Naar aanleiding van deze motie heb ik het Wetenschappelijk Onderzoek- en Documentatiecentrum (WODC) van het Ministerie van Veiligheid en Justitie onderzoek laten verrichten. Het onderzoek is uitgevoerd door de Universiteit van Tilburg (mw. mr. dr. L.A. van Noorloos). De resultaten van het onderzoek zijn vervat in het rapport «Strafbaarstelling van «belediging van geloof»1; een onderzoek naar mogelijke aanpassing van de uitingsdelicten in het Wetboek van Strafrecht, mede in het licht van internationale verdragsverplichtingen» (in bijlage bij deze brief).

Op grond van onderzoek naar de wetsgeschiedenis van de desbetreffende bepalingen in het Wetboek van Strafrecht, naar de rechten en plichten die voortvloeien uit internationale regelgeving, naar de stand van de nationale en internationale rechtspraak, alsmede naar de rechtstheorie, komt de onderzoekster (samengevat) tot de volgende conclusies:

  • er valt geen uitdrukkelijke positieve verplichting aan het internationale recht te ontlenen om als ernstig ervaren belediging van burgers door belediging van hun geloof en geloofsbeleving strafbaar te stellen;

  • de artikelen 137c tot en met 137e Sr bieden genoegzame bescherming om aan bestaande internationale verplichtingen te voldoen. De rechter kan immers extreme uitlatingen over (aspecten van) godsdiensten en levensovertuigingen, wanneer die tevens aanzetten tot haat, discriminatie of geweld tegen mensen, bestraffen onder artikel 137d Sr;

  • aanpassing van de artikelen 137c tot en met 137e Sr om getroffen personen te beschermen tegen «als ernstig ervaren belediging door belediging van hun geloof en geloofsbeleving» is als zodanig niet mogelijk. Het subjectieve element past niet binnen de objectieve, strafbare belediging zoals we die kennen in de artikelen 137c tot en met 137e Sr. Dat maakt geheel nieuwe delict(en) nodig om de bedoelde bescherming te bewerkstelligen;

  • een dergelijke nieuwe strafbaarstelling zou een schending opleveren van de vrijheid van meningsuiting zoals neergelegd in artikel 19 IVBPR (en mogelijk – afhankelijk van de precieze interpretatie van het delict – ook van artikel 10 EVRM);

  • een strafbepaling waarin centraal staat hoe een uitlating door mensen (subjectief) wordt ervaren zou al snel in strijd komen met het legaliteitsbeginsel (lex certa), is in de praktijk moeilijk handhaafbaar en past niet bij de idee van strafrecht als ultimum remedium.

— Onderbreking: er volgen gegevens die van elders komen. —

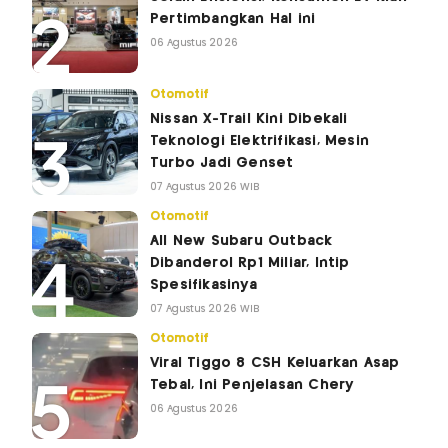
Pertimbangkan Hal ini
06 Agustus 2026
Otomotif
Nissan X-Trail Kini Dibekali
Teknologi Elektrifikasi, Mesin
Turbo Jadi Genset
07 Agustus 2026 WIB
Otomotif
All New Subaru Outback
Dibanderol Rp1 Miliar, Intip
Spesifikasinya
07 Agustus 2026 WIB
Otomotif
Viral Tiggo 8 CSH Keluarkan Asap
Tebal, Ini Penjelasan Chery
06 Agustus 2026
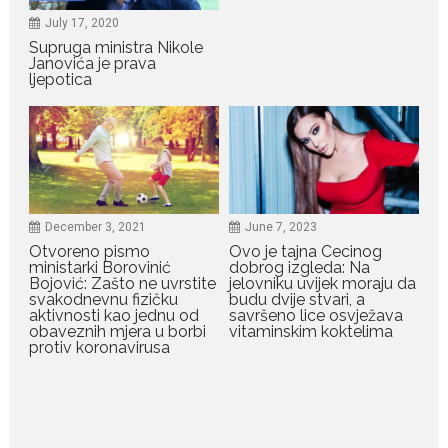
drugog porođaja zategnuta
July 17, 2020
kao praćka
Supruga ministra Nikole
Crnogorska voditeljka Dejana Golubović Pejović ponovo je
Janovića je prava
ljepotica
oduševila...
July 19, 2026
Raskid sa ovim znakovima
zodijaka teško mogu da se
zaborave
Bilo da je riječ o njihovoj harizmi,
December 3, 2021
June 7, 2023
emocionalnoj...
Otvoreno pismo
Ovo je tajna Cecinog
ministarki Borovinić
dobrog izgleda: Na
Bojović: Zašto ne uvrstite
jelovniku uvijek moraju da
July 29, 2026
svakodnevnu fizičku
budu dvije stvari, a
Porodična sreća na Žabljaku:
aktivnosti kao jednu od
savršeno lice osvježava
Dejana i Ilija pokazali da
obaveznih mjera u borbi
vitaminskim koktelima
ljubav ne blijedi
protiv koronavirusa
Bračni par, voditelji RTCG, Ilija
Pejović i Dejana...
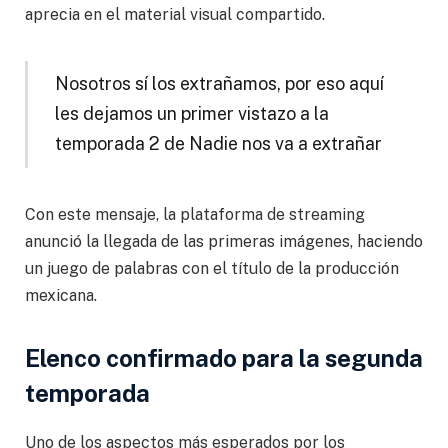
aprecia en el material visual compartido.
Nosotros sí los extrañamos, por eso aquí
les dejamos un primer vistazo a la
temporada 2 de Nadie nos va a extrañar
Con este mensaje, la plataforma de streaming
anunció la llegada de las primeras imágenes, haciendo
un juego de palabras con el título de la producción
mexicana.
Elenco confirmado para la segunda
temporada
Uno de los aspectos más esperados por los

Het onderzoek is gedegen, omvangrijk en het bevat een compleet overzicht van argumenten – ook in internationaal en verdragsrechtelijk perspectief – voor en tegen een mogelijke uitbreiding van de strafrechtelijke bescherming tegen belediging van en wegens godsdienst. Het kabinet kan de conclusies van het onderzoek onderschrijven.

Het kabinet hecht aan een samenleving waarin de vrijheid bestaat voor burgers om hun geloof te beleven en uit te dragen. In dat verband is van belang dat zij zich ook beschermd voelen tegen het aanzetten tot haat of discriminatie op grond van hun geloof of levensovertuiging. Uit het verrichte onderzoek blijkt dat enerzijds de strafwet voldoende bescherming biedt tegen discriminerende uitingen over mensen wegens hun geloof, terwijl anderzijds door uitbreiding van die bescherming mogelijk de vrijheid van meningsuiting in het gedrang zou kunnen komen. In dat licht acht het kabinet aanpassing van de strafwet niet nodig.

De Minister van Veiligheid en Justitie, I.W. Opstelten


X Noot
1

Ter inzage gelegd op de afdeling Inhoudelijke ondersteuning onder griffie nr. 151852.03.